We don't know the answer to the trade-off question in relation to the coronavirus (as I noted in this post), but perhaps looking at past pandemics can help us to infer what the trade-off is likely to be like. As one example, this new (and revised) working paper by Sergio Correia (Federal Reserve Board), Stephan Luck (Federal Reserve Bank of New York), and Emil Verner (MIT) looks at the impact of non-pharmaceutical interventions (NPIs) during the 1918 flu pandemic in the U.S. NPIs include "school, theater, and church closures, public gathering bans, quarantine of suspected cases, and restricted business hours".
Specifically, Correia et al. categorised the speed and intensity of NPIs at the city level for 43 U.S. cities, and look at how differences in the speed and intensity impacted on a measure of business disruptions. The results are a little surprising:
...when we compare cities with strict and lenient NPIs, we find that the increase in business disruptions in the fall and winter of 1918 was quantitatively similar across the two sets of cities. Our findings thus indicate that NPIs did not clearly exacerbate the economic downturn during the pandemic.
Further, we examine the economic impact of NPIs in the medium run. We find no evidence that cities that intervened earlier and more aggressively perform worse in the years after the pandemic, measured by local manufacturing employment and output and the size of the local banking sector.In other words, there was no difference in business disruption between cities that went 'hard and fast' and those that didn't. That suggests no trade-off between the economy and public health, or as Correia et al. put it:
...our results suggest that it is not a foregone conclusion that there is a trade-off between reducing disease transmission and stabilizing economic activity in a pandemic.This working paper has already been through at least one set of revisions, in response to some strong critiques such as this one by Andrew Lilley, Matthew Lilley, and Gianluca Rinaldi (all Harvard University). However, let's not get carried away and start believing there is no trade-off between public health and the economy in our current crisis. I still see some fairly major problems with this working paper.
Essentially, Correia et al. want us to believe that they have demonstrated no impact of NPIs on business disruptions. Proving a negative is of course impossible statistically. Proving a positive (e.g. that NPIs do impact business disruptions) is also impossible, but our normal statistical methods are at least geared towards demonstrating the strength (or weakness) of evidence in favour of an impact. As a result, we are generally much more likely to demonstrate that there is no impact when there really is, rather than the other way around.
One of the reasons we are more likely to show no impact where there really is impact is lack of statistical power. To have confidence in the results, and therefore improve the precision of the estimated effects, you need to have lots of data. Smaller datasets are less likely to show statistical significance, not because there is no effect, but because the measured effect is noisy. So, if you want to argue the absence of an effect ('no impact'), you need to argue that your statistical methods have enough statistical power to find an effect if there was one. Correia et al. don't really do this, although I don't have major concerns about the size of their dataset.
The strength (or weakness) of statistical evidence also depends on the quality of the data. Measurement error is typical problem, and when an explanatory variable is measured with error then the statistical estimates are more likely to show up as statistically insignificant.

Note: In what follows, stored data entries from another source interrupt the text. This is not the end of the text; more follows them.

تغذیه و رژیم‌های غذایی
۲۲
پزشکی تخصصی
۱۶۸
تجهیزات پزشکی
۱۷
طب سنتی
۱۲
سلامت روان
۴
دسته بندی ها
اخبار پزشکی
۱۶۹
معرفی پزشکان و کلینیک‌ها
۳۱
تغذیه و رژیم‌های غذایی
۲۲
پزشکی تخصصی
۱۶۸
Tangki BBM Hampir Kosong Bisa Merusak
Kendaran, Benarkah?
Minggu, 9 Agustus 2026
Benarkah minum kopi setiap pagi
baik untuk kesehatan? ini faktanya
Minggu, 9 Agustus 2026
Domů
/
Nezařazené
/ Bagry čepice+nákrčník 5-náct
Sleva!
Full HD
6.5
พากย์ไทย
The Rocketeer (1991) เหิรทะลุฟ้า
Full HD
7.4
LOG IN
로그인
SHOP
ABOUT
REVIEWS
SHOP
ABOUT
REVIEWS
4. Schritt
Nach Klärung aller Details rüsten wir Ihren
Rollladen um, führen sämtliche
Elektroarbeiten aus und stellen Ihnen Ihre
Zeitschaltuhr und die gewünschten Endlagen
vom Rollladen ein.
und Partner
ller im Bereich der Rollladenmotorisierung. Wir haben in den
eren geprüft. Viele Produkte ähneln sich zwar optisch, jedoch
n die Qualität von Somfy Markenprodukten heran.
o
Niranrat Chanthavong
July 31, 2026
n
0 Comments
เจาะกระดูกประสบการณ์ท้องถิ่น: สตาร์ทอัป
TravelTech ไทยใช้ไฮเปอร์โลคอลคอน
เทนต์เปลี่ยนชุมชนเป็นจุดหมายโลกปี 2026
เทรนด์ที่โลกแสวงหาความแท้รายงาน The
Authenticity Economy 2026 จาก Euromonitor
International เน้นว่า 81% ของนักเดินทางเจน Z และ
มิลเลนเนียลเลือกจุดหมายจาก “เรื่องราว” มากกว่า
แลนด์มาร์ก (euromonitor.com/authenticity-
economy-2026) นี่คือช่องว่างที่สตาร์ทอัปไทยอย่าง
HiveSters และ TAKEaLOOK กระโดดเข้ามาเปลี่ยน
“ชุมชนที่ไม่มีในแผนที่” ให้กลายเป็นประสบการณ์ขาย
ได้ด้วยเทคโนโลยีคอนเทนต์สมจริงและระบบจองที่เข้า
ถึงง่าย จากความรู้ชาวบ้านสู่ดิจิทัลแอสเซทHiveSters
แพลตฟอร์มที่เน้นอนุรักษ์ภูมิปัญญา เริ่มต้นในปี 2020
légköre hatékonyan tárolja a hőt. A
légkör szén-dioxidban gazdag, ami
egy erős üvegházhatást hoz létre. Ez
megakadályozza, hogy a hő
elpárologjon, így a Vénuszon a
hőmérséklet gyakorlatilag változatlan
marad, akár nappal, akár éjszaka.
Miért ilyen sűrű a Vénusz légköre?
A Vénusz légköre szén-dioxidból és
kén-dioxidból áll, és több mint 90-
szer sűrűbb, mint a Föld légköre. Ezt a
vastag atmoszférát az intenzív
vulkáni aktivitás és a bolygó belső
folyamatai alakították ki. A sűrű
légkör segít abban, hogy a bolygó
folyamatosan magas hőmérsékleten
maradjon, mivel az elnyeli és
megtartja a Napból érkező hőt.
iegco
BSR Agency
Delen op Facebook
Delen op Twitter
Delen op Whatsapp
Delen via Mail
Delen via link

Correia et al.'s measure of NPI speed and intensity might not suffer from much in the way of measurement error - however, their measure does conflate the speed (how soon NPIs were put in place after each city exceeded twice its baseline mortality rate) and intensity (the cumulative sum of the number of days where school closure, public gathering bans, and quarantine/isolation of suspected cases were in place).
More damaging for the paper is the measure of business disruptions, which is based on a coding of city-level qualitative reports of business activity taken from the weekly Bradstreet’s - A Journal of Trade, Finance, and Public Economy. While Correia et al. are clear in how they code this variable in their analysis, it is not at all clear how Bradstreet's constructed this evaluation in the first place. Moreover, some of the Correia et al. coding is likely to induce measurement error, particular how they handle relative descriptors in the data (e.g. "improving" or "slowing down"), and even some of the absolute descriptors (e.g. "below normal" is coded as Bad, while "60 percent" is coded as Fair). The robustness of the analysis to these choices needs to be tested.
Finally, there was one interesting bright spot in the paper, but it surprised me that Correia et al. didn't follow through on it. Early on, they note that:
...cities that experienced outbreaks at later dates tended to implement NPIs sooner within their outbreak, as they learned from the experiences of cities affected earlier... Thus, as the flu moved from east to west, cities located further west were faster in implementing NPIs.It seems to me that the longitude of each city could be used to instrument for at least the speed measure of NPIs. Using instrumental variables reduces problems of measurement error (at least for the NPI variable - the business disruptions variable still needs some thorough checks on the robustness of results). Perhaps this is an opportunity for some follow-up work, either for these authors or for an enterprising student.